- _USING THE INFORMATION_
a - Return the passage of the FAST exam coding text from "On your claim, you-ll" to "-- Hypotension, unspecified.", copied without any change.
b - Continue the FAST exam coding text from the point where it stops.

- _TEXT EXCERPT_

Attach Modifier 26 to Most FAST Exam Codes

 When coding for a FAST exam in the ED setting, Gilhooly says, you will almost always need help from modifier 26 (Professional component).
 
-This shows the insurer that you are coding for professional interpretation of the exam. In the facility setting, there is a presumption that the facility is responsible for all facility charges,- Gilhooly says.

Don't forget to attach modifier 26 to both 93308 and 76705 to show that you are coding only for the professional portions of both codes, Gilhooly says.

Prove FAST Exam Necessity With These Dx Codes

On your claim, you-ll need to prove medical necessity for FAST exams with the proper ICD-9 codes, or you could face a rejection. According to Eli Berg, MD, FACEP, CEO of MRSI, an ED coding and billing company in Woburn, Mass., these ICD-9 codes will prove medical necessity for a FAST exam with most payers:

- 789.0x -- Abdominal pain

- 786.5x -- Chest pain

- 922.1 -- Contusion of chest wall

- 922.2 -- Contusion of abdominal wall

- 458.9 -- Hypotension, unspecified.

 Best bet: Check with your payer for a list of ICD-9 codes that it will accept for FAST exams. -Many insurance companies -- especially Medicare carriers -- will not pay for FAST exam procedures if the diagnosis code is not on their list,- Cline says.

FAST Exam Typically Comes After E/M 

ED coders should also be on the lookout for separate evaluation and management services when the physician performs a FAST exam. During most FAST exam encounters, the ED physician performs an E/M first to evaluate the patient for further trauma.

- _INFORMATION SUPPLIED_
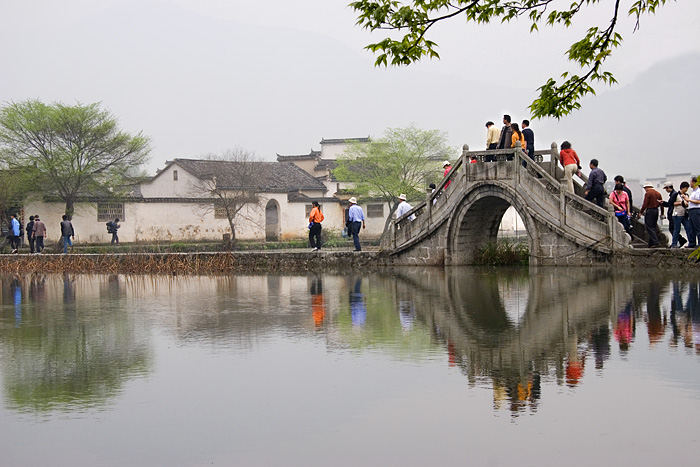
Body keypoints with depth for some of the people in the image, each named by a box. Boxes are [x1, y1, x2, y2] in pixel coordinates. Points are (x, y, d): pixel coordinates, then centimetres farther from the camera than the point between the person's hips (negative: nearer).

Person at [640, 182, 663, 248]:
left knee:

- _REPLIES_
a -
On your claim, you-ll need to prove medical necessity for FAST exams with the proper ICD-9 codes, or you could face a rejection. According to Eli Berg, MD, FACEP, CEO of MRSI, an ED coding and billing company in Woburn, Mass., these ICD-9 codes will prove medical necessity for a FAST exam with most payers:

- 789.0x -- Abdominal pain

- 786.5x -- Chest pain

- 922.1 -- Contusion of chest wall

- 922.2 -- Contusion of abdominal wall

- 458.9 -- Hypotension, unspecified.

b -
-It is not typical for a patient to come to the ED with a scheduled appointment for a FAST exam,- Gilhooly says.

-These are high-energy injuries and potentially high-risk presentations, particularly in the setting of multiple trauma,- Berg says of FAST exam encounters.

Example: A 25-year-old male presents after an MVA (motor vehicle accident) involving a 40-mph impact into a tree. He is awake and alert but has bruising on his abdomen and is complaining of abdominal pain. His heart rate is 120. The physician is concerned about the possibility of an intra-abdominal injury.

As large-bore IVs are being placed, the ED physician performs a FAST exam, which confirms the presence of free intra-peritoneal fluid.

Ultimately, a CT scan confirms the presence of a small splenic parenchymal laceration. The ED physician reports 30 minutes of critical care time outside of separately billable procedures.

In this case, you would:

 - report 93308 for the thoracic portion of the FAST exam.

 - attach modifier 26 to 93308 to show you are only coding for the professional service.

 - report 76705 for the abdominal study.

 - attach modifier 26 to 76705 to show you are only coding for the professional service.

 - report 99291 (Critical care, evaluation and management of the critically ill or critically injured patient; first 30-74 minutes) for the critical care.

 - link 789.0x (Abdominal pain) to 93308, 76705 and 99291 to represent the patient's abdominal issues.

 - link 785.0 (Tachycardia, unspecified) to 93308, 76705 and 99291 to represent the patient's tachycardia.

 - link 865.03 (Injury to spleen with laceration extending into parenchyma) to 93308, 76705 and 99291 to represent the patient's spleen injury.

 - link E815.2 (Other motor vehicle traffic accident involving collision on the highway; motorcyclist) to 93308, 76705 and 99291 to represent the cause of the patient's injuries.

Depending on payer policy, you may need to attach modifier 25 (Significant, separately identifiable evaluation and management service by the same physician on the same day of the procedure or other service) to your E/M code to garner payment.

-Technically, CPT says you don't need modifier 25 for this claim, but many payers insist that you put modifier 25 on an E/M if it is separate [from the procedure],-   Gilhooly says.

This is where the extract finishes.